Le HCR et les acteurs humanitaires s’efforcent d’atténuer ces risques croissants et d’y répondre. Dans le cadre d’interventions plus larges comprenant la fourniture d’une assistance humanitaire, de soins psychosociaux et d’une aide en matière d’abris, nous travaillons avec des organisations locales dirigées par des femmes. Celles-ci se trouvent en première ligne et ont permis à plus de 9 000 personnes de bénéficier de mesures de prévention et de réponse en matière de violence sexiste depuis le début de l’année.

Nos interventions prévoient également un soutien psychosocial pour les victimes, ainsi des activités destinées à faire évoluer les mentalités – y compris chez les hommes et les garçons – et à mettre fin aux violences faites aux femmes et aux filles au sein des communautés.

En collaboration avec l’OIM et l’UNICEF, nous avons permis l’identification et le transfert de plus de 20 000 personnes déplacées vulnérables, parmi lesquelles de nombreuses femmes et jeunes filles, depuis des sites d’installation spontanée comme Kanyaruchinya et Bulengo, dans la ville de Goma et ses environs, vers des lieux d’hébergement plus sûrs sur les sites de Buchagara et Rusayo II. Elles y bénéficient d’un abri et d’une assistance.

Nous sommes cependant très inquiets de la baisse du niveau de financement de cette situation d’urgence en RDC. En effet, les interventions de prévention et de lutte contre la violence sexuelle et sexiste, qui permettent de sauver des vies, s’en trouvent fortement limitées. La RDC compte 522 000 réfugiés et demandeurs d’asile. Plus de 6,3 millions de personnes sont déplacées à l’intérieur du pays en raison d’une violence extrême. Il s’agit de l’une des plus importantes crises de déplacement interne au monde. À ce jour, le HCR n’a reçu que 33 % des 233 millions de dollars nécessaires pour répondre aux besoins urgents de ces personnes.

Alors que l’insécurité et le conflit persistent, les possibilités de retour et les moyens de subsistance des personnes déracinées restent limités.
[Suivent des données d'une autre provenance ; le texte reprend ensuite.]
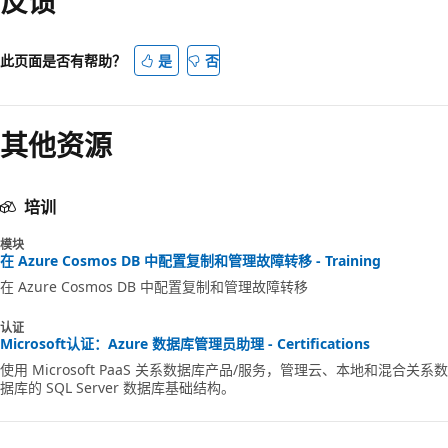
反馈
此页面是否有帮助？
是
否
其他资源
培训
模块
在 Azure Cosmos DB 中配置复制和管理故障转移 - Training
在 Azure Cosmos DB 中配置复制和管理故障转移
认证
Microsoft认证：Azure 数据库管理员助理 - Certifications
使用 Microsoft PaaS 关系数据库产品/服务，管理云、本地和混合关系数
据库的 SQL Server 数据库基础结构。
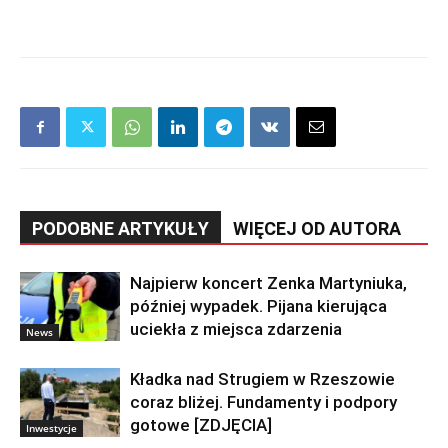
PODOBNE ARTYKUŁY
WIĘCEJ OD AUTORA
Najpierw koncert Zenka Martyniuka,
później wypadek. Pijana kierująca
uciekła z miejsca zdarzenia
News
Kładka nad Strugiem w Rzeszowie
coraz bliżej. Fundamenty i podpory
gotowe [ZDJĘCIA]
Inwestycje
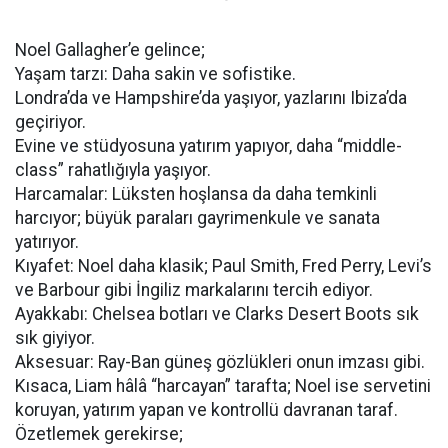
Noel Gallagher’e gelince;
Yaşam tarzı: Daha sakin ve sofistike.
Londra’da ve Hampshire’da yaşıyor, yazlarını Ibiza’da
geçiriyor.
Evine ve stüdyosuna yatırım yapıyor, daha “middle-
class” rahatlığıyla yaşıyor.
Harcamalar: Lüksten hoşlansa da daha temkinli
harcıyor; büyük paraları gayrimenkule ve sanata
yatırıyor.
Kıyafet: Noel daha klasik; Paul Smith, Fred Perry, Levi’s
ve Barbour gibi İngiliz markalarını tercih ediyor.
Ayakkabı: Chelsea botları ve Clarks Desert Boots sık
sık giyiyor.
Aksesuar: Ray-Ban güneş gözlükleri onun imzası gibi.
Kısaca, Liam hâlâ “harcayan” tarafta; Noel ise servetini
koruyan, yatırım yapan ve kontrollü davranan taraf.
Özetlemek gerekirse;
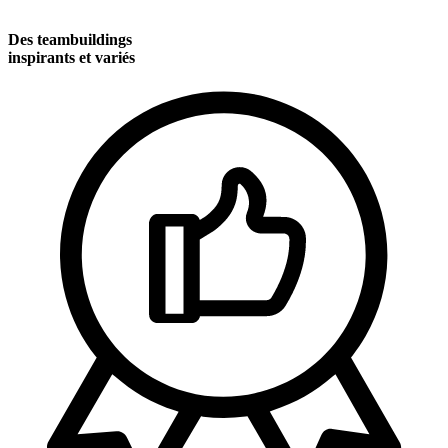
Des teambuildings
inspirants et variés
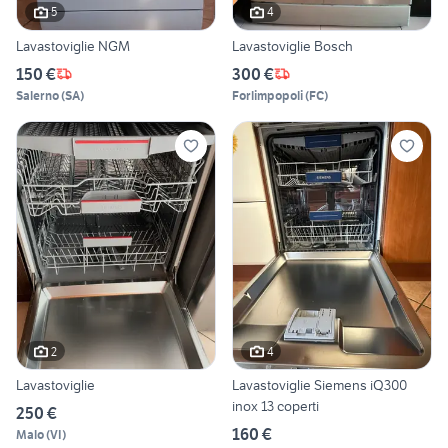
5
4
Lavastoviglie NGM
Lavastoviglie Bosch
150 €
300 €
Salerno
(
SA
)
Forlimpopoli
(
FC
)
2
4
Lavastoviglie
Lavastoviglie Siemens iQ300
inox 13 coperti
250 €
160 €
Malo
(
VI
)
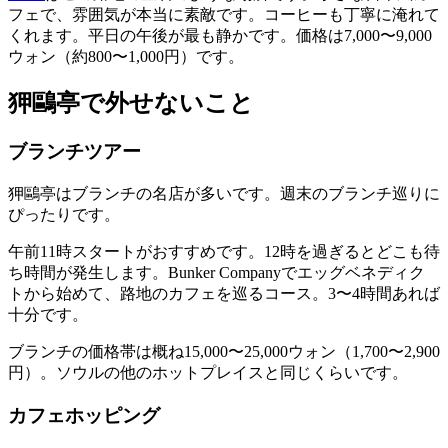
フェで、雰囲気が本当に素敵です。コーヒーも丁寧に淹れて
くれます。平日の午後が最も静かです。価格は7,000〜9,000
ウォン（約800〜1,000円）です。
狎鷗亭で外せないこと
ブランチツアー
狎鷗亭はブランチの名店が多いです。週末のブランチ巡りに
ぴったりです。
午前11時スタートがおすすめです。12時を過ぎるとどこも待
ち時間が発生します。Bunker Companyでエッグベネディク
トから始めて、路地のカフェを巡るコース。3〜4時間あれば
十分です。
ブランチの価格帯は概ね15,000〜25,000ウォン（1,700〜2,900
円）。ソウルの他のホットプレイスと同じくらいです。
カフェホッピング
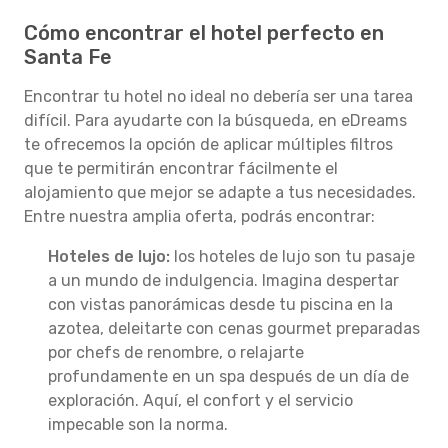
Cómo encontrar el hotel perfecto en
Santa Fe
Encontrar tu hotel no ideal no debería ser una tarea
difícil. Para ayudarte con la búsqueda, en eDreams
te ofrecemos la opción de aplicar múltiples filtros
que te permitirán encontrar fácilmente el
alojamiento que mejor se adapte a tus necesidades.
Entre nuestra amplia oferta, podrás encontrar:
Hoteles de lujo:
los hoteles de lujo son tu pasaje
a un mundo de indulgencia. Imagina despertar
con vistas panorámicas desde tu piscina en la
azotea, deleitarte con cenas gourmet preparadas
por chefs de renombre, o relajarte
profundamente en un spa después de un día de
exploración. Aquí, el confort y el servicio
impecable son la norma.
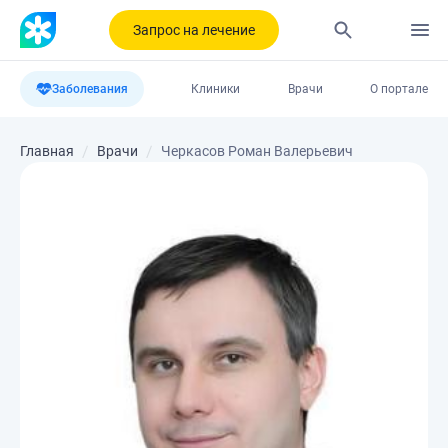
Запрос на лечение
Заболевания
Клиники
Врачи
О портале
Главная
Врачи
Черкасов Роман Валерьевич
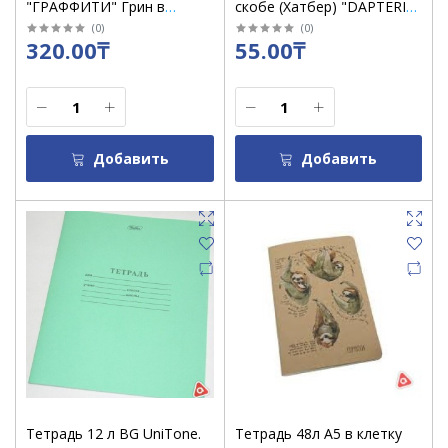
"ГРАФФИТИ" Грин в
скобе (Хатбер) "DAPTERI"
клетку /12987/4
на казахском языке/уп 20
(
0
)
(
0
)
320.00₸
55.00₸
шт
Добавить
Добавить
Тетрадь 12 л BG UniTone.
Тетрадь 48л А5 в клетку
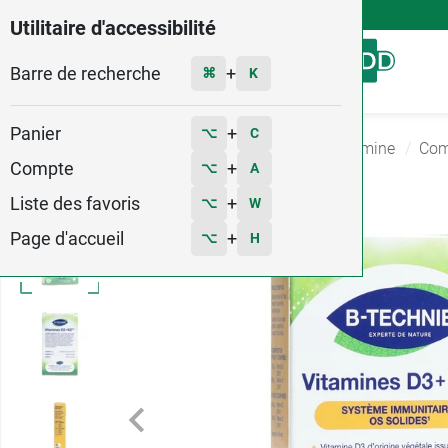
4,9
Voir les 58579 avis
Utilitaire d'accessibilité
Barre de recherche
Menu
+
⌘
K
Panier
+
⌥
C
Accueil
Santé
Complément Alimentaire Vitamine
Com
Compte
+
⌥
A
Liste des favoris
+
⌥
W
Page d'accueil
+
⌥
H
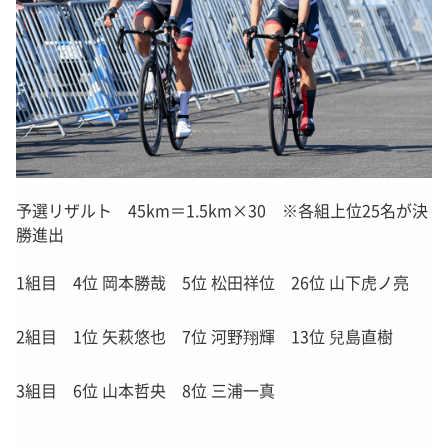
予選リザルト 45km＝1.5km×30 ※各組上位25名が決
勝進出
1組目 4位 岡本勝哉 5位 松田祥位 26位 山下虎ノ亮
2組目 1位 矢萩悠也 7位 河野翔輝 13位 兒島直樹
3組目 6位 山本哲央 8位 三浦一真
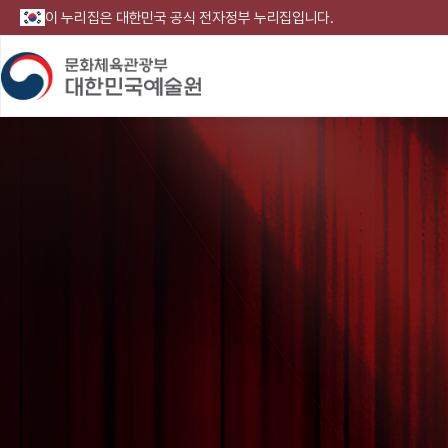
이 누리집은 대한민국 공식 전자정부 누리집입니다.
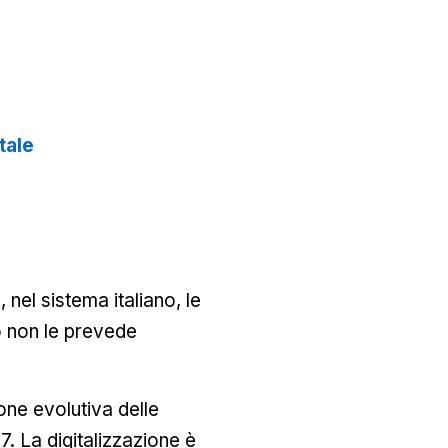
tale
, nel sistema italiano, le
o non le prevede
one evolutiva delle
17. La digitalizzazione è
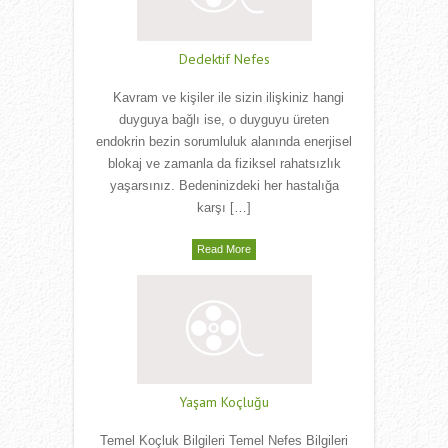
Dedektif Nefes
Kavram ve kişiler ile sizin ilişkiniz hangi
duyguya bağlı ise, o duyguyu üreten
endokrin bezin sorumluluk alanında enerjisel
blokaj ve zamanla da fiziksel rahatsızlık
yaşarsınız. Bedeninizdeki her hastalığa
karşı […]
Read More
Yaşam Koçluğu
Temel Koçluk Bilgileri Temel Nefes Bilgileri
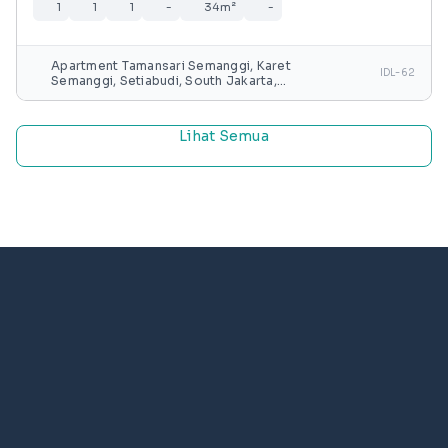
1
1
1
-
34m²
-
Apartment Tamansari Semanggi, Karet
IDL-62
Semanggi, Setiabudi, South Jakarta,
Special capital Region of Jakarta, Java,
Indonesia
Lihat Semua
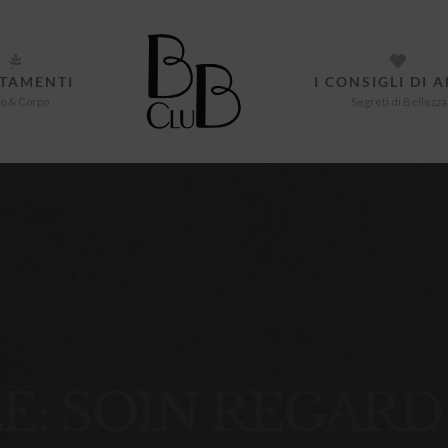
TAMENTI
I CONSIGLI DI 
o & Corpo
Segreti di Bellezza
E: SOIN REGARD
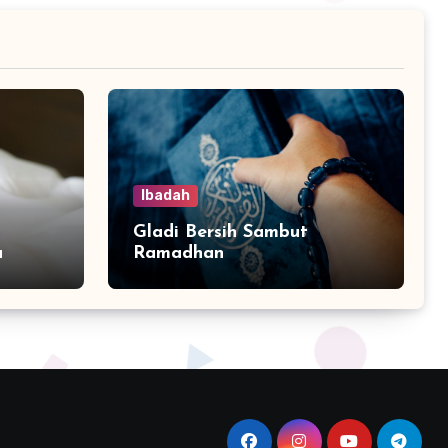
Ibadah
Gladi Bersih Sambut
a
Ramadhan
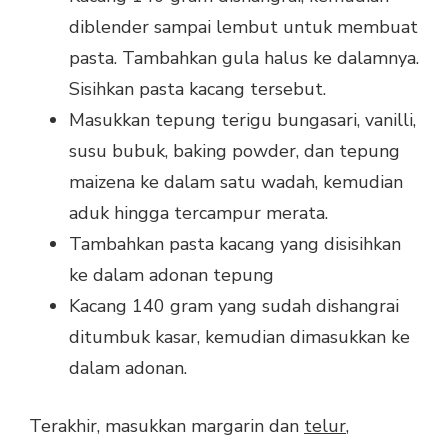
diblender sampai lembut untuk membuat
pasta. Tambahkan gula halus ke dalamnya.
Sisihkan pasta kacang tersebut.
Masukkan tepung terigu bungasari, vanilli,
susu bubuk, baking powder, dan tepung
maizena ke dalam satu wadah, kemudian
aduk hingga tercampur merata.
Tambahkan pasta kacang yang disisihkan
ke dalam adonan tepung
Kacang 140 gram yang sudah dishangrai
ditumbuk kasar, kemudian dimasukkan ke
dalam adonan.
Terakhir, masukkan margarin dan
telur
,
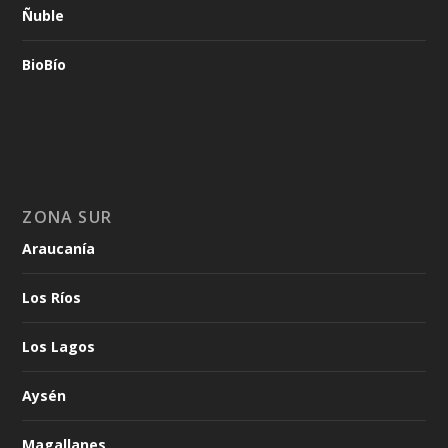
Ñuble
BioBío
ZONA SUR
Araucanía
Los Ríos
Los Lagos
Aysén
Magallanes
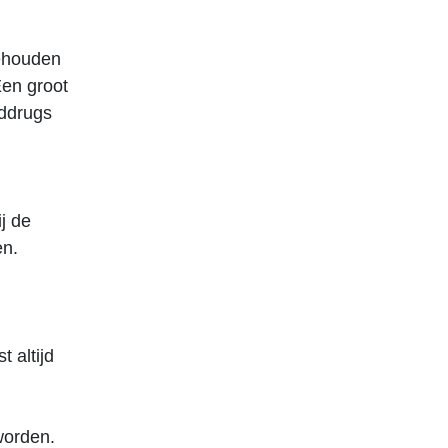
gehouden
Een groot
rddrugs
j de
en.
t altijd
worden.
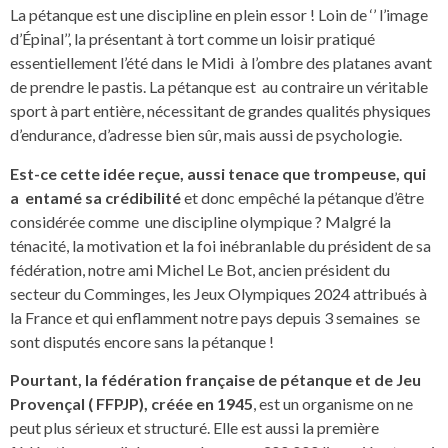
La pétanque est une discipline en plein essor ! Loin de ‘’ l’image
d’Épinal’’, la présentant à tort comme un loisir pratiqué
essentiellement l’été dans le Midi à l’ombre des platanes avant
de prendre le pastis. La pétanque est au contraire un véritable
sport à part entière, nécessitant de grandes qualités physiques
d’endurance, d’adresse bien sûr, mais aussi de psychologie.
Est-ce cette idée reçue, aussi tenace que trompeuse, qui
a entamé sa crédibilité
et donc empêché la pétanque d’être
considérée comme une discipline olympique ? Malgré la
ténacité, la motivation et la foi inébranlable du président de sa
fédération, notre ami Michel Le Bot, ancien président du
secteur du Comminges, les Jeux Olympiques 2024 attribués à
la France et qui enflamment notre pays depuis 3 semaines se
sont disputés encore sans la pétanque !
Pourtant, la fédération française de pétanque et de Jeu
Provençal ( FFPJP), créée en 1945
, est un organisme on ne
peut plus sérieux et structuré. Elle est aussi la première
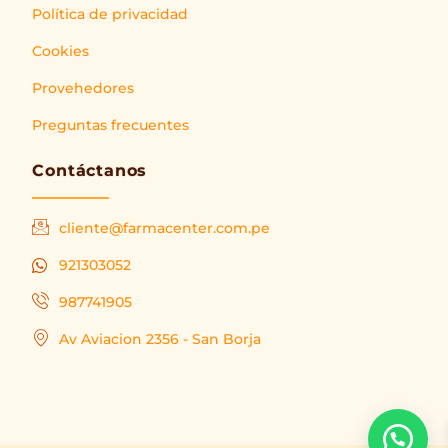
Política de privacidad
Cookies
Provehedores
Preguntas frecuentes
Contáctanos
cliente@farmacenter.com.pe
921303052
987741905
Av Aviacion 2356 - San Borja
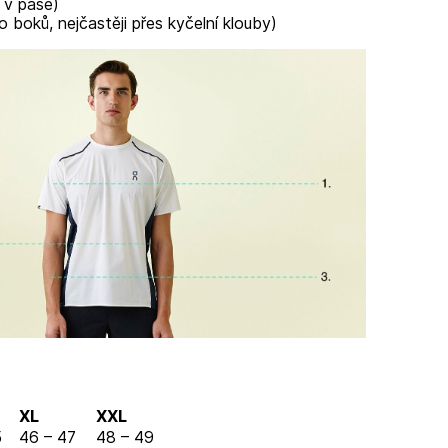
 v pase)
o boků, nejčastěji přes kyčelní klouby)
XL
XXL
5
46 – 47
48 – 49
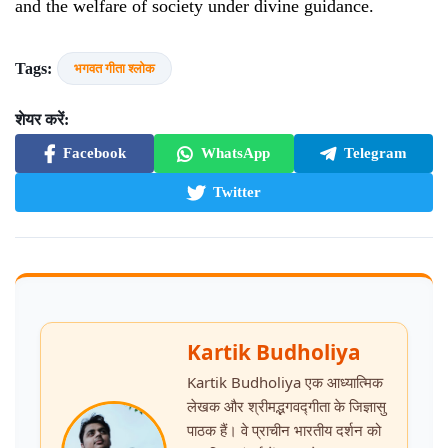
and the welfare of society under divine guidance.
Tags:
भगवत गीता श्लोक
शेयर करें:
Facebook
WhatsApp
Telegram
Twitter
Kartik Budholiya
Kartik Budholiya एक आध्यात्मिक
लेखक और श्रीमद्भगवद्गीता के जिज्ञासु
पाठक हैं। वे प्राचीन भारतीय दर्शन को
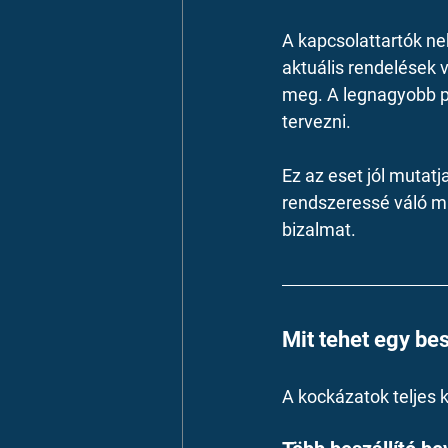
A kapcsolattartók neh
aktuális rendelések 
meg. A legnagyobb p
tervezni.
Ez az eset jól mutat
rendszeressé váló m
bizalmat.
Mit tehet egy be
A kockázatok teljes 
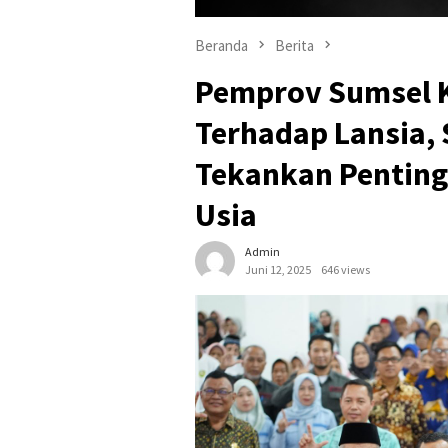
Beranda
Berita
Pemprov Sumsel 
Terhadap Lansia,
Tekankan Penting
Usia
Admin
Juni 12, 2025
646 views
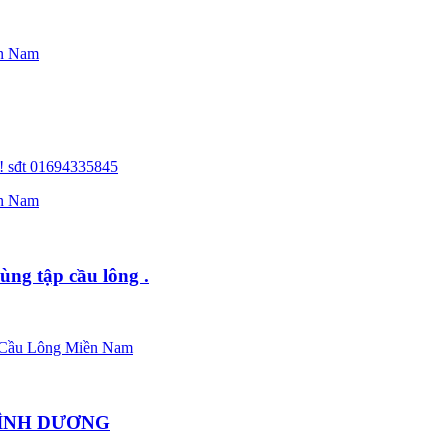
n Nam
i ! sđt 01694335845
n Nam
ng tập cầu lông .
Cầu Lông Miền Nam
, BÌNH DƯƠNG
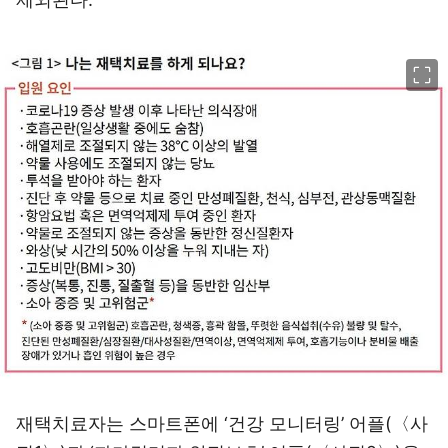
이미지 크게 보기
재택치료자는 스마트폰에 ‘건강 모니터링’ 어플(〈사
Le HCR réitère donc son appel à l’attention de la communauté internationale – des gouvernements aux acteurs du développement – pour qu’elle contribue à venir en aide aux personnes déplacées de force dans ce qui est l’une des crises humanitaires les plus complexes mais aussi les plus négligées. Le financement d’interventions humanitaires plus larges ainsi que de programmes de prévention et de réponse à la violence sexuelle et sexiste est urgemment nécessaire.